- [OBJECTIVE]:
Pick out and copy every line in the rows below that contains the string "center". Case counts.

- [INFORMATION SHOWN]:
────────

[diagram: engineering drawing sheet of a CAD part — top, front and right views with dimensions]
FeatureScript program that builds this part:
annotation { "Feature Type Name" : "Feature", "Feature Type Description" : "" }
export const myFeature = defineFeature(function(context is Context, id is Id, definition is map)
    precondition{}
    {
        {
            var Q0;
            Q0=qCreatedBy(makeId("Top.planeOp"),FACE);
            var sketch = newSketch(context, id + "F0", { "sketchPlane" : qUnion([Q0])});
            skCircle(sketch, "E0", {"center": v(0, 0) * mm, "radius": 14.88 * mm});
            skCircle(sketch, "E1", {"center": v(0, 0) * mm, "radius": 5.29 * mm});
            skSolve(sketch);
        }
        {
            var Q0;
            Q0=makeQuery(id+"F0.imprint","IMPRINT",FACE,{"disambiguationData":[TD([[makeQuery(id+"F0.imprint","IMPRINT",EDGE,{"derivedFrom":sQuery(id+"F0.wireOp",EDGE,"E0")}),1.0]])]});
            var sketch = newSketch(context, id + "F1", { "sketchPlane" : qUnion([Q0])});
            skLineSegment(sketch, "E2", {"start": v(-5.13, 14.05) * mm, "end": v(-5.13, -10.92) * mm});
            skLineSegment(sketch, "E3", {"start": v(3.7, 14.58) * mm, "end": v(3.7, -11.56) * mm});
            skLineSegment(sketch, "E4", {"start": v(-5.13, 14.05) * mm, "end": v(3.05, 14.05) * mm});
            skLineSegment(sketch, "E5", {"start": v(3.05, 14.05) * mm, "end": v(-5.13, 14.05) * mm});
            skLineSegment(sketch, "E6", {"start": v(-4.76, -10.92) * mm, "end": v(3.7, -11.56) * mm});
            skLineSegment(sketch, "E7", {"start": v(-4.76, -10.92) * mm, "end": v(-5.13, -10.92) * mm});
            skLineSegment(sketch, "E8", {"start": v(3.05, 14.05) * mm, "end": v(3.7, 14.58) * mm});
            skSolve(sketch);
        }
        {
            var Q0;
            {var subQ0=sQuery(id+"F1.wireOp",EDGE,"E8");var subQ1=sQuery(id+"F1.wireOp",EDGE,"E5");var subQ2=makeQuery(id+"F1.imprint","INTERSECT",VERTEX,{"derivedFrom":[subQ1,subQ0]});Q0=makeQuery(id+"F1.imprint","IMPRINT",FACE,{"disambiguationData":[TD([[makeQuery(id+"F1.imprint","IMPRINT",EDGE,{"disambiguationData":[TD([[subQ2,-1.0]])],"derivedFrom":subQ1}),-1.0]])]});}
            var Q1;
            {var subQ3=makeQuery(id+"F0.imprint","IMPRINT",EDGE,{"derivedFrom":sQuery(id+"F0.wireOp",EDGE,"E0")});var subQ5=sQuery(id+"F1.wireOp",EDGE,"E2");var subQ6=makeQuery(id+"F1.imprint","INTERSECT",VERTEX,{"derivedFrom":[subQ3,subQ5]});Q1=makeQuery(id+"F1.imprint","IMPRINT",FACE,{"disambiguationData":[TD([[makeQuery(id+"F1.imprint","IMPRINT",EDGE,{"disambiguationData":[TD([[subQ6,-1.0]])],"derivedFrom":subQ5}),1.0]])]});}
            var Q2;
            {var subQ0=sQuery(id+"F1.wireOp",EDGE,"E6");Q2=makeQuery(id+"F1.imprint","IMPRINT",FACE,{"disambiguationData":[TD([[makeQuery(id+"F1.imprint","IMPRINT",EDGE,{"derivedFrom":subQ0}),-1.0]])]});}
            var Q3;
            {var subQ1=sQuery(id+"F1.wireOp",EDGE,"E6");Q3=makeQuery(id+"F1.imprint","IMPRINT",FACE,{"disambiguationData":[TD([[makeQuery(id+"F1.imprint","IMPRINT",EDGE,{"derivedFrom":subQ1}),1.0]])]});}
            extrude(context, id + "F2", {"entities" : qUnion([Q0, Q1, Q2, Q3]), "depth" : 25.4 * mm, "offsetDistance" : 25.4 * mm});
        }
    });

────────

- [SOLUTION BELOW]:
            skCircle(sketch, "E0", {"center": v(0, 0) * mm, "radius": 14.88 * mm});
            skCircle(sketch, "E1", {"center": v(0, 0) * mm, "radius": 5.29 * mm});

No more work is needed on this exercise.